This post will briefly describe how I did a TDD update to Opscode’s runit to resolve an issue reported last night.

First, the issue manifests itself only on Debian systems. The runit cookbook’s runit_service provider will write an LSB init.d script on Debian, rather than symlinking to /usr/bin/sv. The problem raised in the new ticket is that the template will follow the link and write to /usr/bin/sv. This is bad, as it will end up in a forkbomb as runsvdir attempts to restart sv on all the things. Oops! Sorry about that. Let’s get it fixed, and practice some TDD.

The runit cookbook includes support for test-kitchen, though I did need to update it for this effort. Part of this change was adding a box for Debian in the .kitchen.yml. I set about resolving this with TDD in mind.

First, the runit cookbook includes a couple “test” cookbooks to facilitate setting up the system with the runit_service resource so the outcome can be tested to ensure the behavior is correct. I started by adding a “failing test” in the runit_test::service recipe, meaning a link resource, and a runit_service resource that would overwrite /usr/bin/sv.

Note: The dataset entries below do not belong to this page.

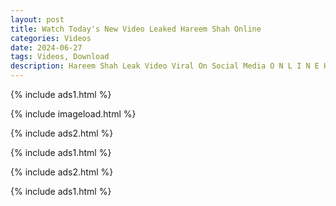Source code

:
 ```yaml
---
layout: post
title: Watch Today's New Video Leaked Hareem Shah Online
categories: Videos
date: 2024-06-27
tags: Videos, Download
description: Hareem Shah Leak Video Viral On Social Media O N L I N E HQ. Hareem Shah Thee Stallion New collections of Drake is now being a creator on Fanfix uploading adult contents. Social media star Drake is been posting short videos and naughty pics on Tiktok platform for a while now.Hareem Shah Thee Stallion Videos. On Monday (March 18), X, formerly known as Twitter, became abuzz with speculation that a leaked sex tape featuring Drake was readily available online. However, instead of the XXX clip, there are dozens of X pages promising to release the video in exchange for interaction with their post. tygh
---
```

{% include ads1.html %}

{% include imageload.html %}

{% include ads2.html %}

{% include ads1.html %}

{% include ads2.html %}

{% include ads1.html %}
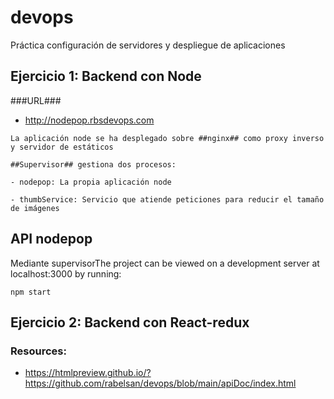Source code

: # devops
Práctica configuración de servidores y despliegue de aplicaciones
## Ejercicio 1: Backend con Node

###URL###

- http://nodepop.rbsdevops.com

```
La aplicación node se ha desplegado sobre ##nginx## como proxy inverso y servidor de estáticos

##Supervisor## gestiona dos procesos:

- nodepop: La propia aplicación node

- thumbService: Servicio que atiende peticiones para reducir el tamaño de imágenes
```
## API nodepop
Mediante supervisorThe project can be viewed on a development server at localhost:3000 by running:
```
npm start
```

## Ejercicio 2: Backend con React-redux

### Resources:

- https://htmlpreview.github.io/?https://github.com/rabelsan/devops/blob/main/apiDoc/index.html
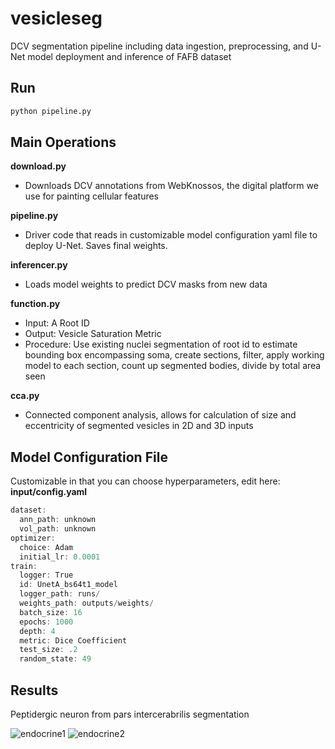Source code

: # vesicleseg
DCV segmentation pipeline including data ingestion, preprocessing, and U-Net model deployment and inference of FAFB dataset

## Run

```bash
python pipeline.py
```

## Main Operations

**download.py** 
  
  - Downloads DCV annotations from WebKnossos, the digital platform we use for painting cellular features

**pipeline.py**

  - Driver code that reads in customizable model configuration yaml file to deploy U-Net. Saves final weights.

**inferencer.py**
  
  - Loads model weights to predict DCV masks from new data

**function.py**

  - Input: A Root ID
  - Output: Vesicle Saturation Metric
  - Procedure: Use existing nuclei segmentation of root id to estimate bounding box encompassing soma, create sections, filter, apply working model to each section, count up segmented bodies, divide by total area seen

**cca.py**

  - Connected component analysis, allows for calculation of size and eccentricity of segmented vesicles in 2D and 3D inputs

## Model Configuration File
  Customizable in that you can choose hyperparameters, edit here: **input/config.yaml**

```jsx
dataset:
  ann_path: unknown
  vol_path: unknown
optimizer:
  choice: Adam
  initial_lr: 0.0001
train:
  logger: True
  id: UnetA_bs64t1_model
  logger_path: runs/
  weights_path: outputs/weights/
  batch_size: 16
  epochs: 1000
  depth: 4
  metric: Dice Coefficient
  test_size: .2
  random_state: 49
```

## Results

Peptidergic neuron from pars intercerabrilis segmentation

![endocrine1](https://github.com/azatian/vesicleseg/assets/9220290/3767b4af-be98-4012-9f96-6ea3f62b9df2)
![endocrine2](https://github.com/azatian/vesicleseg/assets/9220290/f9920d8c-1194-4505-a6e5-37f47202acfe)



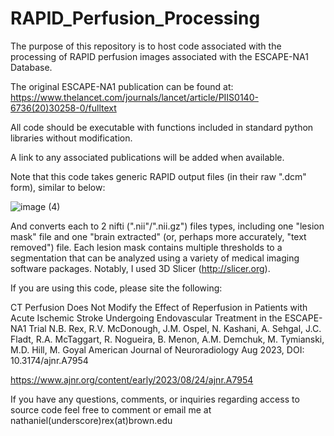 # RAPID_Perfusion_Processing

The purpose of this repository is to host code associated with the processing of RAPID perfusion images associated with the ESCAPE-NA1 Database.

The original ESCAPE-NA1 publication can be found at: https://www.thelancet.com/journals/lancet/article/PIIS0140-6736(20)30258-0/fulltext 

All code should be executable with functions included in standard python libraries without modification.

A link to any associated publications will be added when available. 

Note that this code takes generic RAPID output files (in their raw ".dcm" form), similar to below: 

![image (4)](https://user-images.githubusercontent.com/58052594/214413819-c18dd66a-513e-427d-9583-19c48c817cb6.png)

And converts each to 2 nifti (".nii"/".nii.gz") files types, including one "lesion mask" file and one "brain extracted" (or, perhaps more accurately, "text removed") file. Each lesion mask contains multiple thresholds to a segmentation that can be analyzed using a variety of medical imaging software packages. Notably, I used 3D Slicer (http://slicer.org). 

If you are using this code, please site the following:


CT Perfusion Does Not Modify the Effect of Reperfusion in Patients with Acute Ischemic Stroke Undergoing Endovascular Treatment in the ESCAPE-NA1 Trial
N.B. Rex, R.V. McDonough, J.M. Ospel, N. Kashani, A. Sehgal, J.C. Fladt, R.A. McTaggart, R. Nogueira, B. Menon, A.M. Demchuk, M. Tymianski, M.D. Hill, M. Goyal
American Journal of Neuroradiology Aug 2023, DOI: 10.3174/ajnr.A7954

https://www.ajnr.org/content/early/2023/08/24/ajnr.A7954

If you have any questions, comments, or inquiries regarding access to source code feel free to comment or email me at nathaniel(underscore)rex(at)brown.edu 
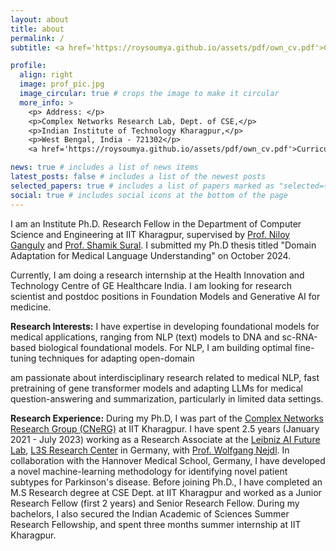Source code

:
 ```yaml
---
layout: about
title: about
permalink: /
subtitle: <a href='https://roysoumya.github.io/assets/pdf/own_cv.pdf'>Curriculum Vitae</a>

profile:
  align: right
  image: prof_pic.jpg
  image_circular: true # crops the image to make it circular
  more_info: >
    <p> Address: </p>
    <p>Complex Networks Research Lab, Dept. of CSE,</p>
    <p>Indian Institute of Technology Kharagpur,</p>
    <p>West Bengal, India - 721302</p>
    <a href='https://roysoumya.github.io/assets/pdf/own_cv.pdf'>Curriculum Vitae</a>

news: true # includes a list of news items
latest_posts: false # includes a list of the newest posts
selected_papers: true # includes a list of papers marked as "selected={true}"
social: true # includes social icons at the bottom of the page
---
```


I am an Institute Ph.D. Research Fellow in the Department of Computer Science and Engineering at IIT Kharagpur, supervised by [Prof. Niloy Ganguly](http://www.facweb.iitkgp.ac.in/~niloy/) and [Prof. Shamik Sural](http://www.facweb.iitkgp.ac.in/~shamik/). I submitted my Ph.D thesis titled "Domain Adaptation for Medical Language Understanding" on October 2024. 

Currently, I am doing a research internship at the Health Innovation and Technology Centre of GE Healthcare India. I am looking for research scientist and postdoc positions in Foundation Models and Generative AI for medicine.

**Research Interests:** I have expertise in developing foundational models for medical applications, ranging from NLP (text) models to DNA and sc-RNA-based biological foundational models. For NLP, I am building optimal fine-tuning techniques for adapting open-domain 

am passionate about interdisciplinary research related to medical NLP, fast pretraining of gene transformer models and adapting LLMs for medical question-answering and summarization, particularly in limited data settings. 

**Research Experience:** During my Ph.D, I was part of the [Complex Networks Research Group (CNeRG)](https://cnerg-iitkgp.github.io/) at IIT Kharagpur. I have spent 2.5 years (January 2021 - July 2023) working as a Research Associate at the [Leibniz AI Future Lab](https://leibniz-ai-lab.de/), [L3S Research Center](https://www.l3s.de/) in Germany, with [Prof. Wolfgang Nejdl](http://www.kbs.uni-hannover.de/~nejdl/). In collaboration with the Hannover Medical School, Germany, I have developed a novel machine-learning methodology for identifying novel patient subtypes for Parkinson's disease. Before joining Ph.D., I have completed an M.S Research degree at CSE Dept. at IIT Kharagpur and worked as a Junior Research Fellow (first 2 years) and Senior Research Fellow. During my bachelors, I also secured the Indian Academic of Sciences Summer Research Fellowship, and spent three months summer internship at IIT Kharagpur.

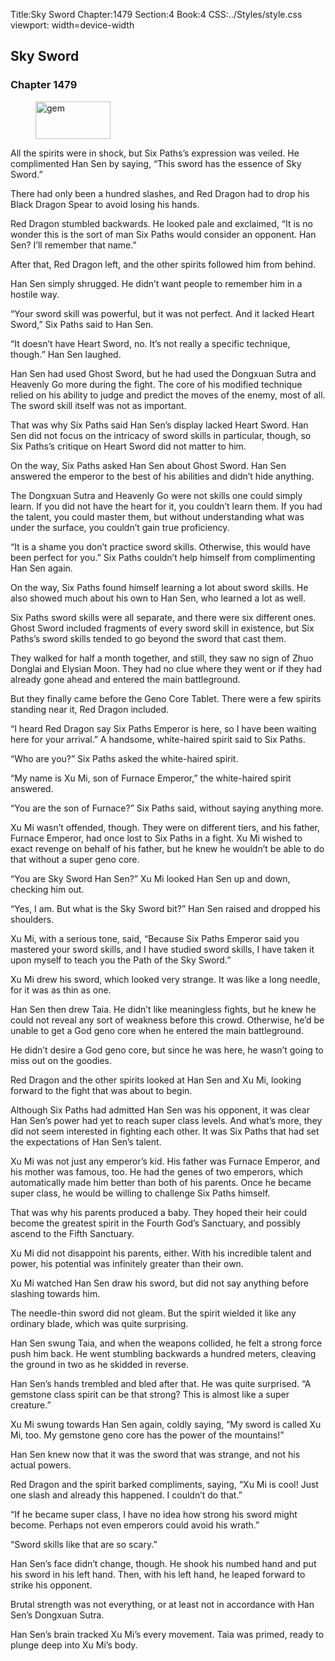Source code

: Title:Sky Sword 
Chapter:1479 
Section:4 
Book:4 
CSS:../Styles/style.css 
viewport: width=device-width
  
## Sky Sword
### Chapter 1479 
<figure>
	<img src="../Images/gem.gif" alt="gem" id="gem" width="120" height="60" />
</figure>
  

  
  All the spirits were in shock, but Six Paths’s expression was veiled. He complimented Han Sen by saying, “This sword has the essence of Sky Sword.”

There had only been a hundred slashes, and Red Dragon had to drop his Black Dragon Spear to avoid losing his hands.

Red Dragon stumbled backwards. He looked pale and exclaimed, “It is no wonder this is the sort of man Six Paths would consider an opponent. Han Sen? I’ll remember that name.”

After that, Red Dragon left, and the other spirits followed him from behind.

Han Sen simply shrugged. He didn’t want people to remember him in a hostile way.

“Your sword skill was powerful, but it was not perfect. And it lacked Heart Sword,” Six Paths said to Han Sen.

“It doesn’t have Heart Sword, no. It’s not really a specific technique, though.” Han Sen laughed.

Han Sen had used Ghost Sword, but he had used the Dongxuan Sutra and Heavenly Go more during the fight. The core of his modified technique relied on his ability to judge and predict the moves of the enemy, most of all. The sword skill itself was not as important.

That was why Six Paths said Han Sen’s display lacked Heart Sword. Han Sen did not focus on the intricacy of sword skills in particular, though, so Six Paths’s critique on Heart Sword did not matter to him.

On the way, Six Paths asked Han Sen about Ghost Sword. Han Sen answered the emperor to the best of his abilities and didn’t hide anything.

The Dongxuan Sutra and Heavenly Go were not skills one could simply learn. If you did not have the heart for it, you couldn’t learn them. If you had the talent, you could master them, but without understanding what was under the surface, you couldn’t gain true proficiency.

“It is a shame you don’t practice sword skills. Otherwise, this would have been perfect for you.” Six Paths couldn’t help himself from complimenting Han Sen again.

On the way, Six Paths found himself learning a lot about sword skills. He also showed much about his own to Han Sen, who learned a lot as well.

Six Paths sword skills were all separate, and there were six different ones. Ghost Sword included fragments of every sword skill in existence, but Six Paths’s sword skills tended to go beyond the sword that cast them.

They walked for half a month together, and still, they saw no sign of Zhuo Donglai and Elysian Moon. They had no clue where they went or if they had already gone ahead and entered the main battleground.

But they finally came before the Geno Core Tablet. There were a few spirits standing near it, Red Dragon included.

“I heard Red Dragon say Six Paths Emperor is here, so I have been waiting here for your arrival.” A handsome, white-haired spirit said to Six Paths.

“Who are you?” Six Paths asked the white-haired spirit.

“My name is Xu Mi, son of Furnace Emperor,” the white-haired spirit answered.

“You are the son of Furnace?” Six Paths said, without saying anything more.

Xu Mi wasn’t offended, though. They were on different tiers, and his father, Furnace Emperor, had once lost to Six Paths in a fight. Xu Mi wished to exact revenge on behalf of his father, but he knew he wouldn’t be able to do that without a super geno core.

“You are Sky Sword Han Sen?” Xu Mi looked Han Sen up and down, checking him out.

“Yes, I am. But what is the Sky Sword bit?” Han Sen raised and dropped his shoulders.

Xu Mi, with a serious tone, said, “Because Six Paths Emperor said you mastered your sword skills, and I have studied sword skills, I have taken it upon myself to teach you the Path of the Sky Sword.”

Xu Mi drew his sword, which looked very strange. It was like a long needle, for it was as thin as one.

Han Sen then drew Taia. He didn’t like meaningless fights, but he knew he could not reveal any sort of weakness before this crowd. Otherwise, he’d be unable to get a God geno core when he entered the main battleground.

He didn’t desire a God geno core, but since he was here, he wasn’t going to miss out on the goodies.

Red Dragon and the other spirits looked at Han Sen and Xu Mi, looking forward to the fight that was about to begin.

Although Six Paths had admitted Han Sen was his opponent, it was clear Han Sen’s power had yet to reach super class levels. And what’s more, they did not seem interested in fighting each other. It was Six Paths that had set the expectations of Han Sen’s talent.

Xu Mi was not just any emperor’s kid. His father was Furnace Emperor, and his mother was famous, too. He had the genes of two emperors, which automatically made him better than both of his parents. Once he became super class, he would be willing to challenge Six Paths himself.

That was why his parents produced a baby. They hoped their heir could become the greatest spirit in the Fourth God’s Sanctuary, and possibly ascend to the Fifth Sanctuary.

Xu Mi did not disappoint his parents, either. With his incredible talent and power, his potential was infinitely greater than their own.

Xu Mi watched Han Sen draw his sword, but did not say anything before slashing towards him.

The needle-thin sword did not gleam. But the spirit wielded it like any ordinary blade, which was quite surprising.

Han Sen swung Taia, and when the weapons collided, he felt a strong force push him back. He went stumbling backwards a hundred meters, cleaving the ground in two as he skidded in reverse.

Han Sen’s hands trembled and bled after that. He was quite surprised. “A gemstone class spirit can be that strong? This is almost like a super creature.”

Xu Mi swung towards Han Sen again, coldly saying, “My sword is called Xu Mi, too. My gemstone geno core has the power of the mountains!”

Han Sen knew now that it was the sword that was strange, and not his actual powers.

Red Dragon and the spirit barked compliments, saying, “Xu Mi is cool! Just one slash and already this happened. I couldn’t do that.”

“If he became super class, I have no idea how strong his sword might become. Perhaps not even emperors could avoid his wrath.”

“Sword skills like that are so scary.”

Han Sen’s face didn’t change, though. He shook his numbed hand and put his sword in his left hand. Then, with his left hand, he leaped forward to strike his opponent.

Brutal strength was not everything, or at least not in accordance with Han Sen’s Dongxuan Sutra.

Han Sen’s brain tracked Xu Mi’s every movement. Taia was primed, ready to plunge deep into Xu Mi’s body.
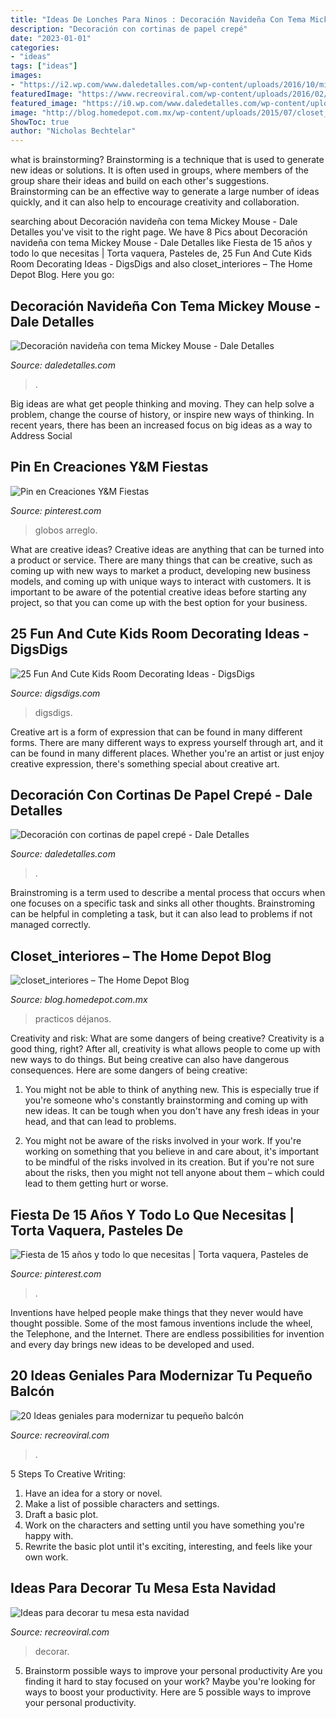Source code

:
 ```yaml
---
title: "Ideas De Lonches Para Ninos : Decoración Navideña Con Tema Mickey Mouse"
description: "Decoración con cortinas de papel crepé"
date: "2023-01-01"
categories:
- "ideas"
tags: ["ideas"]
images:
- "https://i2.wp.com/www.daledetalles.com/wp-content/uploads/2016/10/mickey-navidad35.jpg"
featuredImage: "https://www.recreoviral.com/wp-content/uploads/2016/02/BALCONES-INTERIORES-2.jpg"
featured_image: "https://i0.wp.com/www.daledetalles.com/wp-content/uploads/2016/08/decoracion-con-papel-creppe11.jpg"
image: "http://blog.homedepot.com.mx/wp-content/uploads/2015/07/closet_interiores.jpg"
ShowToc: true
author: "Nicholas Bechtelar"
---
```



what is brainstorming?
Brainstorming is a technique that is used to generate new ideas or solutions. It is often used in groups, where members of the group share their ideas and build on each other's suggestions. Brainstorming can be an effective way to generate a large number of ideas quickly, and it can also help to encourage creativity and collaboration.

	

		
searching about Decoración navideña con tema Mickey Mouse - Dale Detalles you've visit to the right page. We have 8 Pics about Decoración navideña con tema Mickey Mouse - Dale Detalles like Fiesta de 15 años y todo lo que necesitas | Torta vaquera, Pasteles de, 25 Fun And Cute Kids Room Decorating Ideas - DigsDigs and also closet_interiores – The Home Depot Blog. Here you go:
		
    
## Decoración Navideña Con Tema Mickey Mouse - Dale Detalles

<img loading=lazy src="https://i2.wp.com/www.daledetalles.com/wp-content/uploads/2016/10/mickey-navidad35.jpg" onerror="this.onerror=null;this.src='https://tse2.mm.bing.net/th?id=OIP.g80aDiu0Q7CIuPC-GLyIBwHaM3&amp;pid=15.1';" alt="Decoración navideña con tema Mickey Mouse - Dale Detalles">

_Source: daledetalles.com_

>. 

	

Big ideas are what get people thinking and moving. They can help solve a problem, change the course of history, or inspire new ways of thinking. In recent years, there has been an increased focus on big ideas as a way to Address Social 

    
## Pin En Creaciones Y&amp;M Fiestas

<img loading=lazy src="https://i.pinimg.com/736x/7f/65/f5/7f65f58a6cd6b96318bce13f0ff94b40.jpg" onerror="this.onerror=null;this.src='https://tse2.mm.bing.net/th?id=OIP.Pk-e3XcxUvID5ChptyfxWwHaJ3&amp;pid=15.1';" alt="Pin en Creaciones Y&amp;M Fiestas">

_Source: pinterest.com_

>globos arreglo. 

	

What are creative ideas?
Creative ideas are anything that can be turned into a product or service. There are many things that can be creative, such as coming up with new ways to market a product, developing new business models, and coming up with unique ways to interact with customers. It is important to be aware of the potential creative ideas before starting any project, so that you can come up with the best option for your business.

    
## 25 Fun And Cute Kids Room Decorating Ideas - DigsDigs

<img loading=lazy src="https://www.digsdigs.com/photos/fun-and-cute-kids-bedroom-designs-14.jpg" onerror="this.onerror=null;this.src='https://tse1.mm.bing.net/th?id=OIP.WsRv-lLDdwN-FuLoIqRSgQHaJ4&amp;pid=15.1';" alt="25 Fun And Cute Kids Room Decorating Ideas - DigsDigs">

_Source: digsdigs.com_

>digsdigs. 

	

Creative art is a form of expression that can be found in many different forms. There are many different ways to express yourself through art, and it can be found in many different places. Whether you're an artist or just enjoy creative expression, there's something special about creative art.

    
## Decoración Con Cortinas De Papel Crepé - Dale Detalles

<img loading=lazy src="https://i0.wp.com/www.daledetalles.com/wp-content/uploads/2016/08/decoracion-con-papel-creppe11.jpg" onerror="this.onerror=null;this.src='https://tse1.mm.bing.net/th?id=OIP.73AYR7cC5FNpTyb599bt2AHaJ5&amp;pid=15.1';" alt="Decoración con cortinas de papel crepé - Dale Detalles">

_Source: daledetalles.com_

>. 

	

Brainstroming is a term used to describe a mental process that occurs when one focuses on a specific task and sinks all other thoughts. Brainstroming can be helpful in completing a task, but it can also lead to problems if not managed correctly.

    
## Closet_interiores – The Home Depot Blog

<img loading=lazy src="http://blog.homedepot.com.mx/wp-content/uploads/2015/07/closet_interiores.jpg" onerror="this.onerror=null;this.src='https://tse2.mm.bing.net/th?id=OIP.9JJrgpi-tXYVIMxSukTLuQHaGy&amp;pid=15.1';" alt="closet_interiores – The Home Depot Blog">

_Source: blog.homedepot.com.mx_

>practicos déjanos. 

	

Creativity and risk: What are some dangers of being creative?
Creativity is a good thing, right? After all, creativity is what allows people to come up with new ways to do things. But being creative can also have dangerous consequences. Here are some dangers of being creative:
1) You might not be able to think of anything new. This is especially true if you're someone who's constantly brainstorming and coming up with new ideas. It can be tough when you don't have any fresh ideas in your head, and that can lead to problems.

2) You might not be aware of the risks involved in your work. If you're working on something that you believe in and care about, it's important to be mindful of the risks involved in its creation. But if you're not sure about the risks, then you might not tell anyone about them – which could lead to them getting hurt or worse.

    
## Fiesta De 15 Años Y Todo Lo Que Necesitas | Torta Vaquera, Pasteles De

<img loading=lazy src="https://i.pinimg.com/736x/05/88/c3/0588c39f08b94803f975c839971de42a.jpg" onerror="this.onerror=null;this.src='https://tse3.mm.bing.net/th?id=OIP.ozX1Ub_n57hq1x2_yWxPhQHaJ4&amp;pid=15.1';" alt="Fiesta de 15 años y todo lo que necesitas | Torta vaquera, Pasteles de">

_Source: pinterest.com_

>. 

	

Inventions have helped people make things that they never would have thought possible. Some of the most famous inventions include the wheel, the Telephone, and the Internet. There are endless possibilities for invention and every day brings new ideas to be developed and used.

    
## 20 Ideas Geniales Para Modernizar Tu Pequeño Balcón

<img loading=lazy src="https://www.recreoviral.com/wp-content/uploads/2016/02/BALCONES-INTERIORES-2.jpg" onerror="this.onerror=null;this.src='https://tse2.mm.bing.net/th?id=OIP.3spezzzrO_cX80ozC2dcWgHaJ3&amp;pid=15.1';" alt="20 Ideas geniales para modernizar tu pequeño balcón">

_Source: recreoviral.com_

>. 

	

5 Steps To Creative Writing:
1. Have an idea for a story or novel.
2. Make a list of possible characters and settings.
3. Draft a basic plot.
4. Work on the characters and setting until you have something you're happy with.
5. Rewrite the basic plot until it's exciting, interesting, and feels like your own work.

    
## Ideas Para Decorar Tu Mesa Esta Navidad

<img loading=lazy src="http://www.recreoviral.com/wp-content/uploads/2015/12/Decoraciones-para-la-mesa-esta-navidad-16.jpg" onerror="this.onerror=null;this.src='https://tse2.mm.bing.net/th?id=OIP.Fcp7q0qWGy8N_lWloR0ibgHaK7&amp;pid=15.1';" alt="Ideas para decorar tu mesa esta navidad">

_Source: recreoviral.com_

>decorar. 

	

5. Brainstorm possible ways to improve your personal productivity
Are you finding it hard to stay focused on your work? Maybe you're looking for ways to boost your productivity. Here are 5 possible ways to improve your personal productivity.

link "/etc/init.d/cook-2867" do
  to "/usr/bin/sv"
end

runit_service "cook-2867" do
  default_logger true
end

Then I ran kitchen test on the Debian box. As expected, the link was created, and then the runit service was configured. The service’s provider will wait until the service is up. Since we’ve destroyed the sv binary, that will never happen, so I destroyed it. I manually confirmed the behavior too, to make sure I wasn’t seeing something weird. Due to its very nature, this is really hard to test for automatically, but it will happen consistently.

Next, I had to write the code to implement the fix for this bug. Essentially, this means checking if the /etc/init.d/cook-2867 file is a symbolink link, and removing it.

initfile = ::File.join( '/etc', 'init.d', new_resource.service_name)
::File.unlink(initfile) if ::File.symlink?(initfile)

Simple enough. Next I tested again by destroying the existing environment and rerunning it from scratch. This takes some time, but it verifies that everything is working properly. Here’s the output on Debian:

INFO: Processing link[/etc/init.d/cook-2867] action create (runit_test::service line 147)
INFO: link[/etc/init.d/cook-2867] created
INFO: Processing service[cook-2867] action nothing (dynamically defined)
INFO: Processing runit_service[cook-2867] action enable (runit_test::service line 151)
INFO: Processing directory[/etc/sv/cook-2867] action create (dynamically defined)
INFO: Processing template[/etc/sv/cook-2867/run] action create (dynamically defined)
INFO: Processing directory[/etc/sv/cook-2867/log] action create (dynamically defined)
INFO: Processing directory[/etc/sv/cook-2867/log/main] action create (dynamically defined)
INFO: Processing directory[/var/log/cook-2867] action create (dynamically defined)
INFO: Processing file[/etc/sv/cook-2867/log/run] action create (dynamically defined)
INFO: Processing template[/etc/init.d/cook-2867] action create (dynamically defined)
INFO: template[/etc/init.d/cook-2867] updated content
INFO: template[/etc/init.d/cook-2867] owner changed to 0
INFO: template[/etc/init.d/cook-2867] group changed to 0
INFO: template[/etc/init.d/cook-2867] mode changed to 755
INFO: runit_service[cook-2867] configured
INFO: Chef Run complete in 7.267132764 seconds
INFO: Running report handlers

I didn’t feel I needed a specific test for this in minitest-chef, because it wouldn’t have finished converging (earlier behavior I saw in the “failing” test).

If you’re contributing to cookbooks, and they have support for test-kitchen, it’s awesome if you can open a bug report with a failing test. In this case, it was fairly easy to reproduce the bug.